» **COMPITO**
Prosegui il testo sulle occupazioni e autogestioni delle scuole, riprendendo subito dopo la sua ultima frase.

» **BRANO DA LEGGERE**
▬▬▬

CRONICA XXI

Fabio Brotto

brottof@libero.it

bibliosofia.net 

 

AUTOGESTIONI.  Non mi pare che sulla stampa nazionale sia uscita notizia di autogestioni clamorose in qualche città. Forse mi è sfuggita. Un’invernata senza autogestioni pare anomala. Certo è che nel mio liceo se ne parla, sottovoce, per gennaio. Un po’ in ritardo rispetto agli anni passati, ma da noi non sarebbe la prima volta. Un collega di Roma, insegnante di filosofia, il prof. Teodosio Orlando, mi manda questo suo Pentadecalogo sulle occupazioni-autogestioni. Benché scritto due anni fa, mi sembra attuale e da riproporre. La cosa interessante è che il prof. Orlando è un uomo “di sinistra”, critico però anche nei confronti della propria parte politica, come qui si vede.

 

Argomenti contro le occupazioni e le autogestioni delle scuole
(versione 1.0, sommaria e schematica)

1) Le occupazioni rovinano l’immagine della scuola pubblica in generale, e in particolare di quella occupata. Ciò è in flagrante contraddizione con i consueti slogan che i promotori di siffatte iniziative amano ripetere: è assurdo proclamare di voler difendere la scuola pubblica e poi adoperarsi, tramite le occupazioni, nel dare di essa una pessima immagine. Infatti, i genitori, spaventati e turbati dal clima caotico che si instaura durante le occupazioni, preferiranno “dirottare” i figli verso le scuole private o, al limite, verso scuole pubbliche più serie.
2) Occupazioni e autogestioni non hanno mai permesso di ottenere alcun risultato concreto: tutt’al più, risibili tavoli di consultazione e inutili e demagogiche consulte giovanili.
3) Si prestano a strumentalizzazioni da parte di varie forze politiche, soprattutto di sinistra, non solo estrema. Ovviamente Rifondazione comunista e i gruppuscoli extraparlamentari ancora più a sinistra non si limitano a soffiare sul fuoco ma organizzano direttamente le occupazioni; ma spesso anche forze politiche meno estreme ne approfittano per “cavalcare la tigre”.
4) Spesso le occupazioni sembrano caricature o parodie di parodie: vedendo “i giovani in lotta” sembra certe volte di assistere al film di Gabriele Muccino (non a caso ex studente del “Mamiani”) Come te nessuno mai.
5) Si sciolgono con le vacanze natalizie come neve al sole.
6) Un argomento tipico degli “studenti in lotta” è il seguente: “ma noi siamo diversi dai nostri predecessori (che poi spesso sono i nostri fratelli maggiori), noi siamo seri, non velleitari, ci battiamo per cose concrete”: in realtà, qui vale la massima (guarda caso formulata da Karl Marx ne Il 18 brumaio di Luigi Bonaparte) per cui gli eventi storici che sono accaduti in forma di tragedia tendono poi a ripetersi in forma di farsa.

▬▬▬

» **DATI FORNITI**
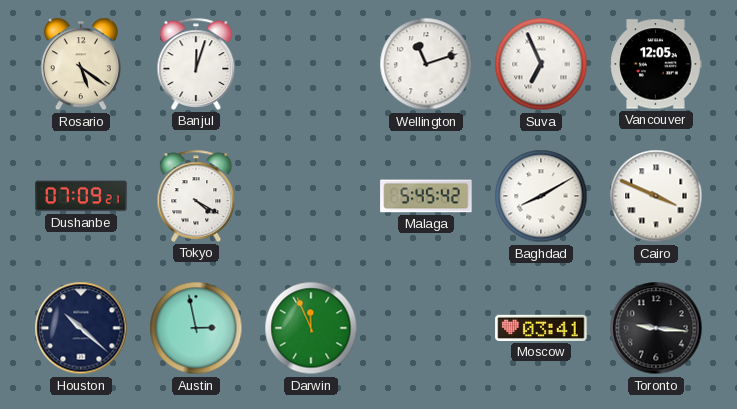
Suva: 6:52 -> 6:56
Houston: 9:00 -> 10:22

▬▬▬

» **RISULTATO**
7) Sono un pretesto per non fare nulla, sic et simpliciter.
8) Le cosiddette varie forme di didattica alternativa si risolvono in nulla: in realtà gli studenti, se non pressati dal voto, passano il tempo a fumare e a chiacchierare: se il professore, con competenza e ricchezza di informazioni, si mette a parlare di argomenti sganciati dal programma (ad es. la guerra in Afghanistan e in Iraq), pochi lo ascoltano. Figuriamoci se ascoltano realmente quattro pseudo-capetti che parlano un italiano sgrammaticato con frasi smozzicate.
9) Le occupazioni sono un’ottima scuola di anti-democrazia: infatti, dietro il rifiuto infantile della delega e della democrazia rappresentativa, si nasconde una torbida mentalità assemblearista che riproduce in modo caricaturale la democrazia diretta rousseauiana-giacobino-leninista, ma con semplice sbocco anarcoide.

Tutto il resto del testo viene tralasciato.